Bowei Alloy disclosed that the impairments were primarily caused by U.S. policy impacts. Specifically, the U.S. imposed high anti-dumping and countervailing duties of 307.78% on Vietnamese photovoltaic products in 2025. Furthermore, with the implementation of the "Big and Beautiful Act" in July 2025, the company's wholly-owned U.S. subsidiary became ineligible for federal subsidies due to non-compliant shareholding ratios, leading to projected losses for related production capacity and orders.
In detail, the total inventory impairment amounted to RMB 303 million, of which RMB 266 million was provided for assets related to the U.S. North Carolina factory and California warehouse. The two Vietnamese factories accounted for a combined RMB 36.74 million, including RMB 3.087 million for cells and RMB 8.0744 million for modules at the Bac Giang factory (mentioning 182mm & 210mm cell/module formats, and 156mm & 158mm cell/module formats, etc., for which impairment had been substantially fully provided in previous periods, resulting in a small additional provision in the current period), and RMB 25.5786 million for cells at the Haiyang factory (products commissioned in March-April 2025, originally planned for shipment to the U.S. for assembly and sale. Due to policy impacts and the delayed finalization of the relocation joint venture plan, a decision was made to halt progress in December 2025, leading to the impairment provision). The company stated that the impairment tests complied with accounting standards, the provisions were made accurately and prudently, and there were no unrecorded impairments from prior periods. Tianjian Certified Public Accountants has issued a clear opinion on this matter.
Regarding fixed asset impairment, the carrying value of assets related to the Vietnamese Haiyang project was RMB 870 million, with a recoverable amount of approximately RMB 167 million, resulting in an impairment provision of RMB 703 million.

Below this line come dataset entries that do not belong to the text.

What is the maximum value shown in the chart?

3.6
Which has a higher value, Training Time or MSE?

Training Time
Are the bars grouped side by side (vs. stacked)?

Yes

As for U.S. related projects, since asset sales are currently underway (in the negotiation stage), no fixed asset impairment has been provisioned for the time being, and there are no circumstances requiring unrecorded provisions.

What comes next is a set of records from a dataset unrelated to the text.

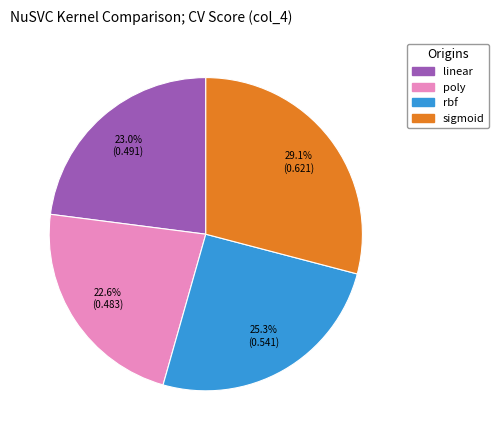

What is the total percentage of sigmoid and rbf?

54.4%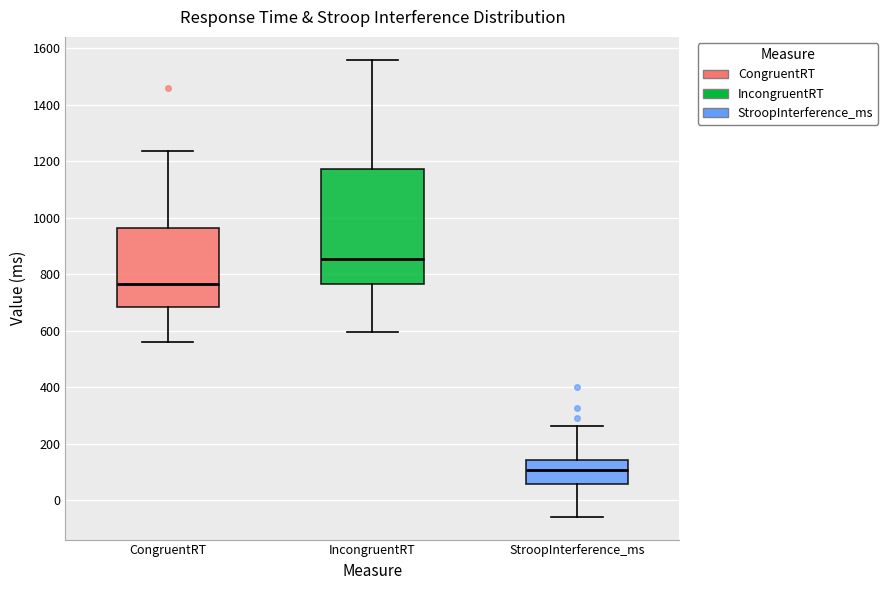

Reading left to right, transcribe this box plot: for each box, give where its median line is, the range the box spans, and where its two whiskers end, as read against the y-axis. The values are not printed on the chart, so give them approximately, as read against the axis.

CongruentRT: median 760, box 680 to 960, whiskers 560 to 1240
IncongruentRT: median 860, box 760 to 1180, whiskers 600 to 1560
StroopInterference_ms: median 100, box 60 to 140, whiskers -60 to 260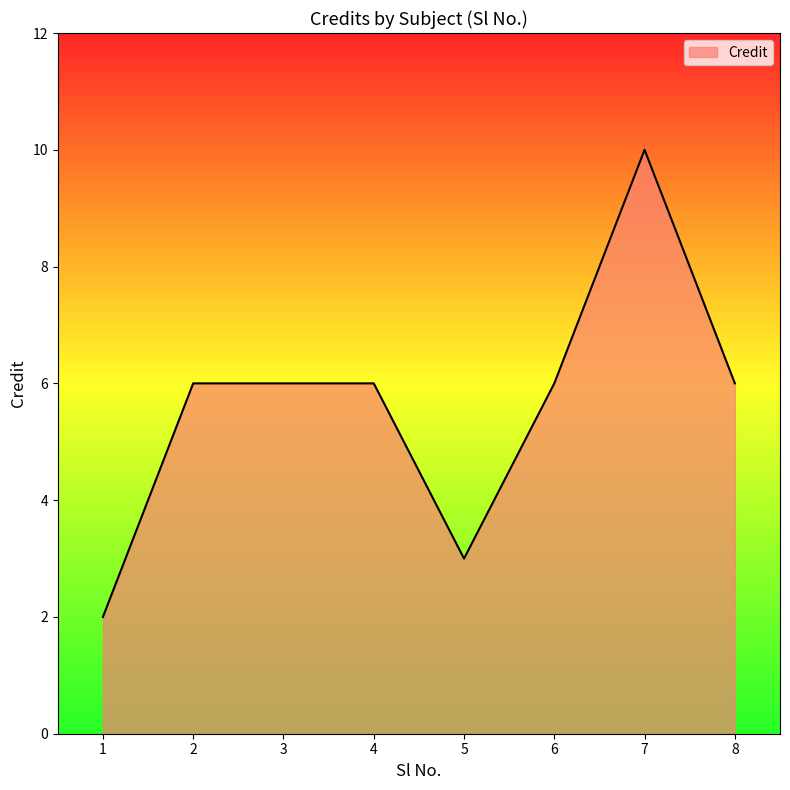

Reading right to left, what are all the values shown in this chart?

8=6	7=10	6=6	5=3	4=6	3=6	2=6	1=2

Against this backdrop, Bowei Alloy has decided to sell its U.S. photovoltaic production capacity, exit the new energy business, and refocus on its core new materials business.
Regarding the current progress of the sale, Bowei Alloy established a special task force in July 2025 and appointed J.P. Morgan as its financial advisor to facilitate the sale. As of February 2026, the company has entered the stage of in-depth negotiation on transaction terms, with 3-4 potential buyers quoting no less than the net asset value. The Chairman is leading the negotiations, aiming to complete the transfer in the first quarter of 2026.
It should be noted that no legally binding formal agreement has been signed yet, and there is uncertainty regarding future progress. The company stated that it has actively responded to policy changes, fully disclosed relevant risks, and will continue to promote the disposal of U.S. assets and timely disclose progress in accordance with regulatory requirements.